I più importanti diritti amministrativi sono quelli che attengono al funzionamento dell’organo assembrare: diritto di voto, diritti di intervento, diritto di richiedere la convocazione dell’assemblea, di ottenerne il rinvio e di impugnare le deliberazioni assembleari invalide.
Un ulteriore gruppo di diritti amministrativi riguardano il rapporto dei soci con l’attività di gestione: diritto di denuncia al collegio sindacale, diritto di denuncia al tribunale, diritto di impugnare le deliberazioni consiliari lesive dei diritti dei soci e il diritto di esperire l’azione sociale di responsabilità nei confronti degli amministratori.
Poi c’è il diritto di opposizione in caso di aumento a pagamento del capitale sociale ed il diritto di recesso.

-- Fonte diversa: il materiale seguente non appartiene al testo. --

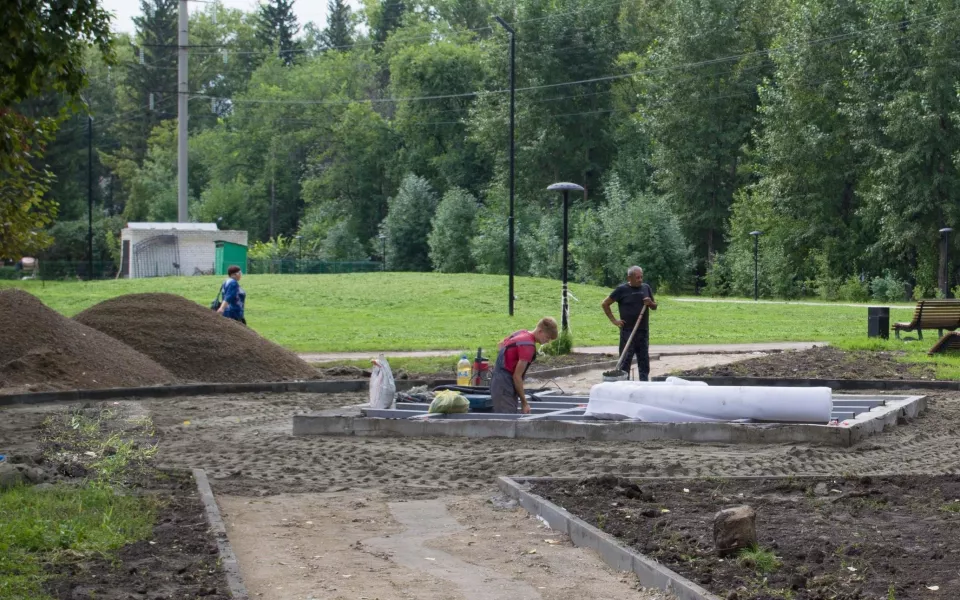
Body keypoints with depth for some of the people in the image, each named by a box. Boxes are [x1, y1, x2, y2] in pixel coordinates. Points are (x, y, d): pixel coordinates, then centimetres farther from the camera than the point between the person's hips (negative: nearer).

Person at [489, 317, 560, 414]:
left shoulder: (522, 333, 6)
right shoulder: (529, 346, -22)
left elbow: (501, 345, 23)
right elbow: (517, 376, -20)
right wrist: (524, 403, -13)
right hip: (504, 387, -10)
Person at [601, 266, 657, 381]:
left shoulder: (646, 288, 8)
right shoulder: (622, 289, -5)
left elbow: (655, 307, 18)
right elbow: (605, 304, 0)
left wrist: (650, 303, -5)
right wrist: (614, 320, -5)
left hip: (644, 332, 4)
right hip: (627, 331, -4)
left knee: (644, 360, 9)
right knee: (625, 360, -2)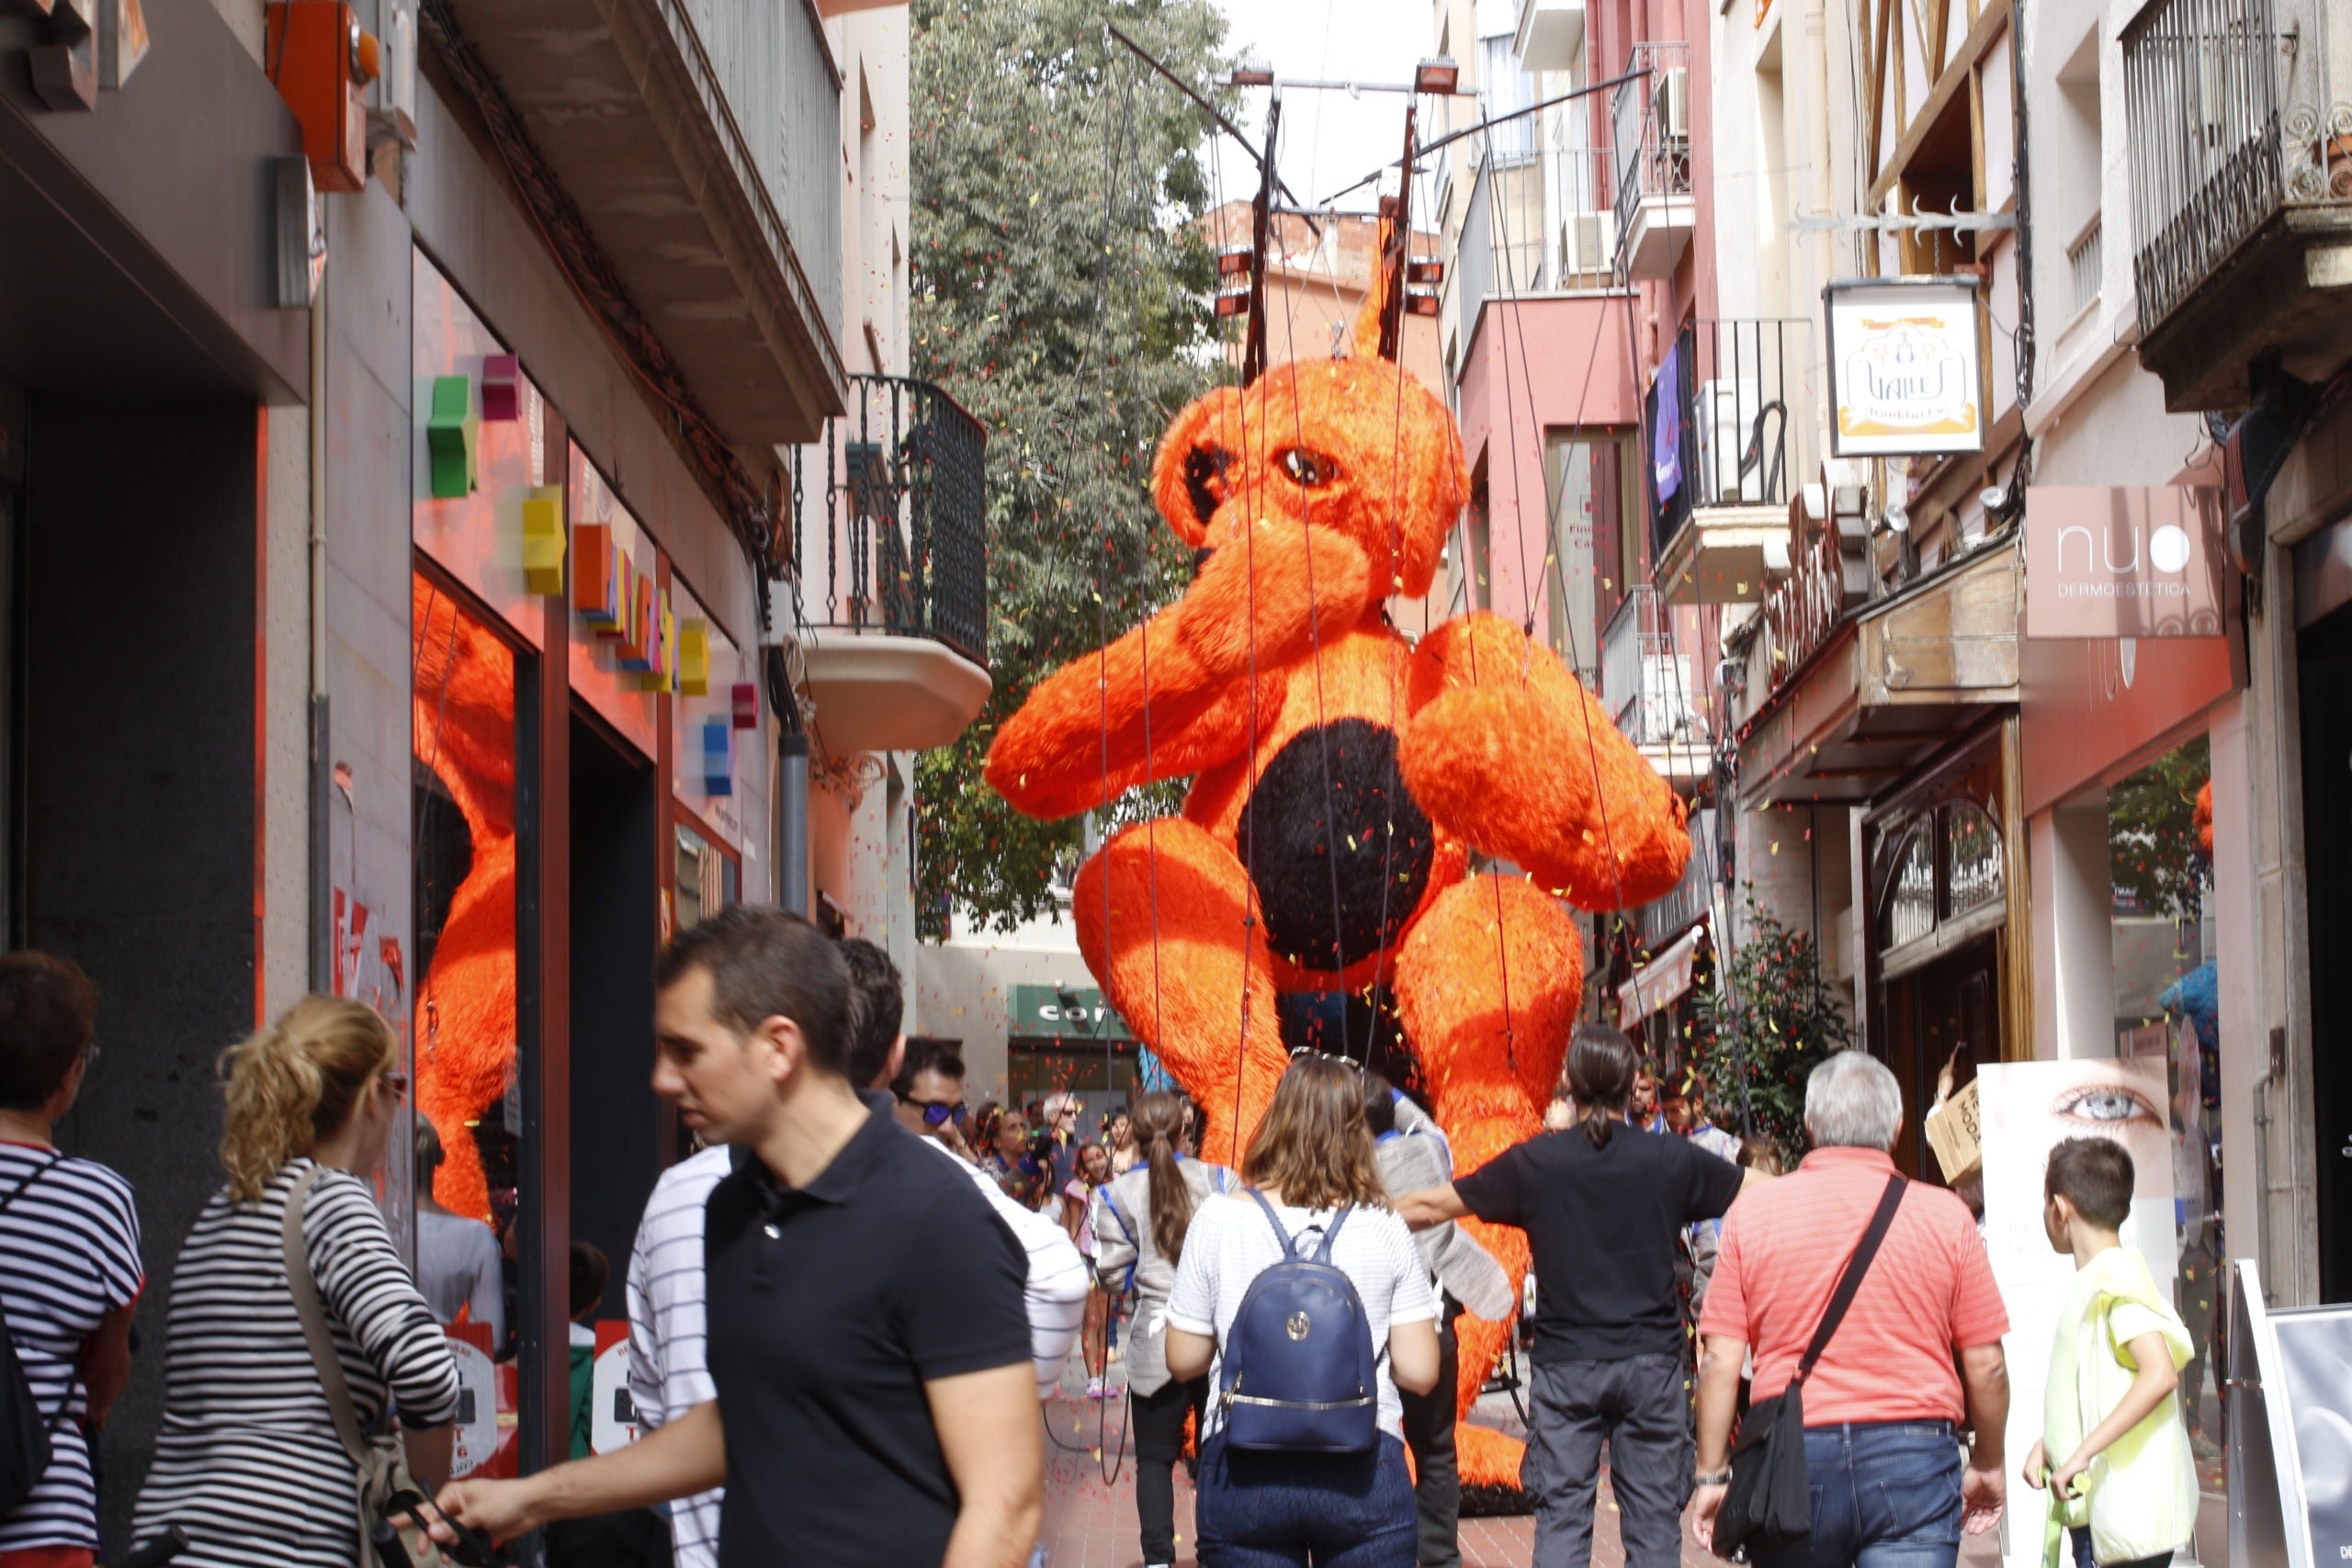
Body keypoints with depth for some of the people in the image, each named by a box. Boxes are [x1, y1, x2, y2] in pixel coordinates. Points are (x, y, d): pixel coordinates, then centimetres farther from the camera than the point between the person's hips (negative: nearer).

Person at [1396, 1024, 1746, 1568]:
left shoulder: (1534, 1162, -2)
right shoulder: (1672, 1160, -3)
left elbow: (1433, 1205, 7)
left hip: (1565, 1364, 0)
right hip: (1651, 1362, 0)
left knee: (1560, 1521, 5)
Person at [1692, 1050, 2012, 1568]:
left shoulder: (1753, 1211, 2)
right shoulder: (1944, 1215, 1)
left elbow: (1721, 1361, -1)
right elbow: (1985, 1366, 3)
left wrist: (1713, 1475, 7)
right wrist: (1987, 1465, 18)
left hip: (1792, 1454, 1)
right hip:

È prevista la possibilità di creare azioni speciali dotate di diritti diversi da quelle ordinarie, sia in sede di costituzione sia in successive modificazioni dell’atto costitutivo.
Se esistono diverse categorie di azioni o strumenti finanziari che conferiscono diritti amministrativi, le deliberazioni dell’assemblea che pregiudicano i diritti di una di esse devono essere approvate anche dall’assemblea speciale degli appartenenti alla categoria interessata.
Azioni postergate: hanno il privilegio di subire la riduzione del capitale per perdite dopo le altre categorie di azioni.
Azioni correlate: sono fornite di diritti correlati ai risultati dell’attività sociale in un determinato settore
Azioni di risparmio: sono azioni senza diritto di voto emesse dalle società quotate
Azioni riscattabili: sono caratterizzate dal fatto di essere assoggettate al potere di riscatto, cioè di acquisto riservato alla società stessa o ai soci.
Azioni a favore dei dipendenti: l’assemblea straordinaria può deliberare l’assegnazione di utili ai dipendenti attraverso un aumento gratuito del capitale sociale.
Azioni di godimento: attribuite ai possessori di azioni rimborsate in caso di riduzione del capitale, concorrono nella ripartizione degli utili che residuano dopo il pagamento delle azioni non rimborsate di un dividendo pari all’interesse legale e nel caso di liquidazione, nella ripartizione del patrimonio sociale residuo dopo il rimborso delle altre azioni al loro valore nominale. Le azioni di godimento non hanno diritto di voto nell’assemblea.
L’emissione dei titoli azionari viene annotata nel libro dei soci, nel quale dovranno essere indicati il numero delle azioni, il cognome e il nome dei titolari delle azioni nominative, i trasferimenti e i vincoli ad esse relativi e i versamenti eseguiti.